For many individuals the idea of becoming a contractor or freelancer is a tempting one. After all, it allows them to choose their own projects, work the hours they wish and become their own boss; all while delving into a career they’re truly passionate about. However, the freelancing and contracting market is a saturated one, with more people than ever before turning to working for themselves. Is it possible to stand out from the crowd and make a success of being a freelancer? The answer is yes, but it is essential for anyone even considering this option to first identify his or her marketable skills.

First thing’s first: Identifying those marketable skills

If a person wishes to explore the plausibility of becoming a freelancer or contractor, they must first identify their marketable skills; that is, what skills do they possess that a business might need? Illustrators, graphic designers, business analysts, IT experts, writers, market strategists, accountants, translators, photographers, voice over artists, and SEO experts can all command a decent contracting wage these days and so are worthy career possibilities for those possessing the right skills. The Internet and its sheer capacity for connecting people has really expanded the freelancing and contracting markets in recent years, forming networks that potential employers and workers can access in order to create profitable relationships. The growth of the Internet has also led to the creation of a number of jobs that simply weren’t available before. They include, web development, web content writing, Internet security consultant, and mobile-app developer. Jobs that may previously have been done by one person and on a much smaller scale, are now frequently contracted out, owing to the sheer number of experts within the field. While freelancers and contractors existed before the Internet’s boom, their role has become much easier and in demand, thanks to the global platform on which many businesses are now able to operate. It is now more important than ever for freelancers and contractors to stand out from the ever-increasing crowd.
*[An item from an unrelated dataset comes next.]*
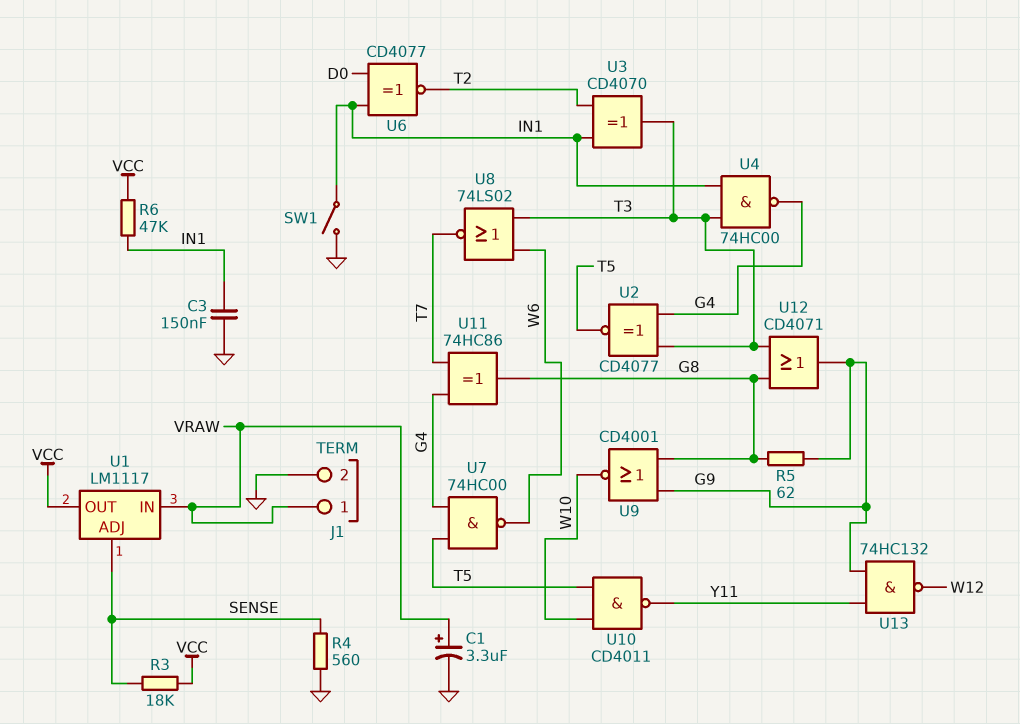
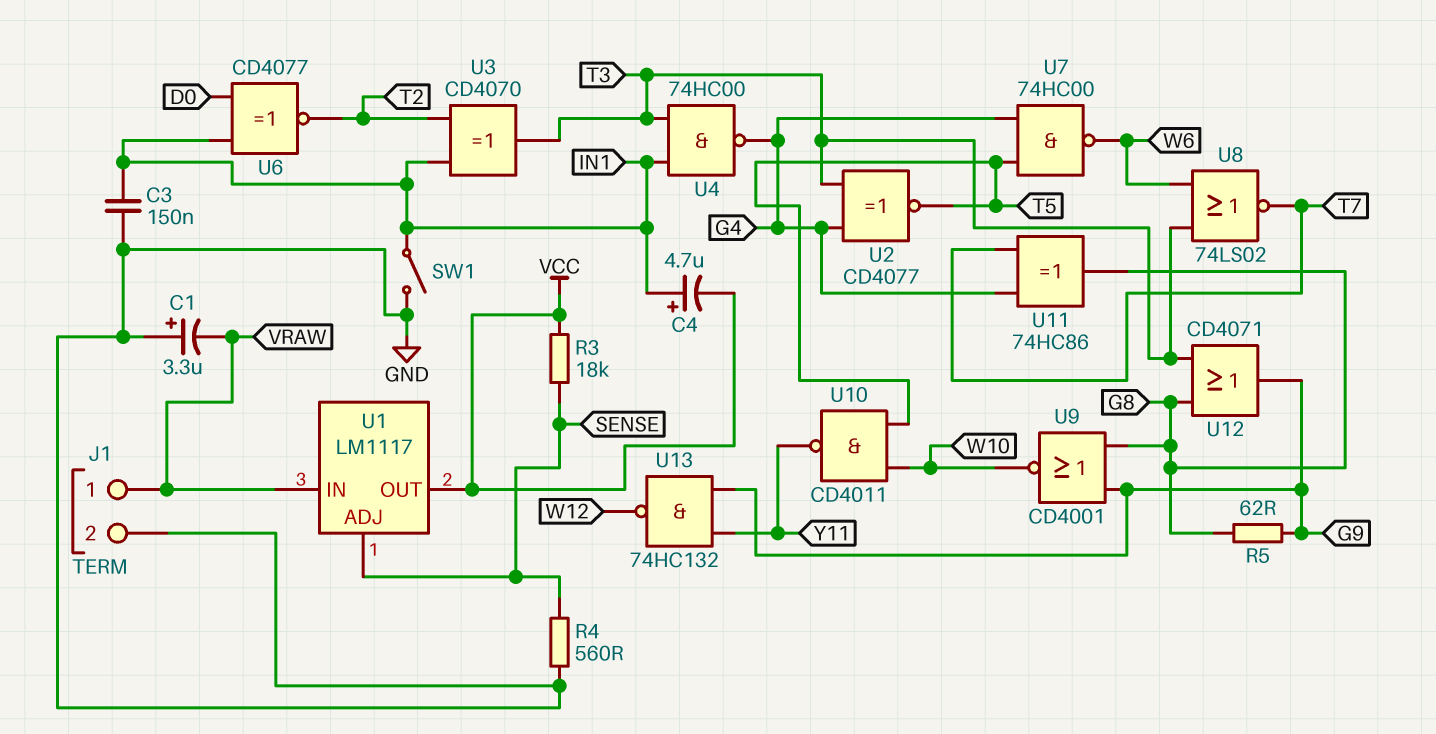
C1: 3.3uF (plus VRAW, minus GND) -> 3.3uF (plus GND, minus VRAW)
C4: none -> 4.7uF (plus IN1, minus VCC)
R6: 47k (IN1, VCC) -> none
Contracting and freelancing: getting started

Becoming a freelancer or contractor doesn’t require learning new skills necessarily but to develop the ones already possessed; any budding talent can be encouraged to flourish with the right motivation – say, being able to work for themselves on a freelance basis. Perhaps a person is a keen writer, loves to create graphics online, or is good at numbers; once that skill has a drive behind it a career can be forged. Of course, becoming a freelancer is more complicated than simply being good at something. A person must be prepared to network, create a social media presence, and transfer and develop those marketable skills, as well as reaching out to potential employees. Only then can the work begin… Working as a freelancer does have its legalities, of course. Those working for themselves must ensure they’re registered to do so, that they apply for the relevant licences and that all financial and business records are kept up to date. Keeping on top of national insurance contributions and tax self assessment is vital, and best done with the help of a specialist company or agency, such as Crystal Umbrella. While filing paperwork, completing forms, and managing invoices may be the less glamorous side of freelancing and contracting they are among the most important issues. Anyone considering such a career path must be prepared to do everything properly, or face stiff penalties. This is where an umbrella company comes in; it is their job to handle paperwork, offer support and guidance for those just breaking into freelancing and contracting, and to offer IR35 advice, amongst other areas of specialist knowledge. An umbrella company is a hassle-free way for a freelancer or contractor to ensure they’re being compliant: a helpful and secure way to ‘go it alone’. Everybody will find, at one time or another, that they’re good at something; sometimes that ‘something’ can be enough to base a career upon. They must simply identify their marketable skills and work out how best to use them; easy when they know how.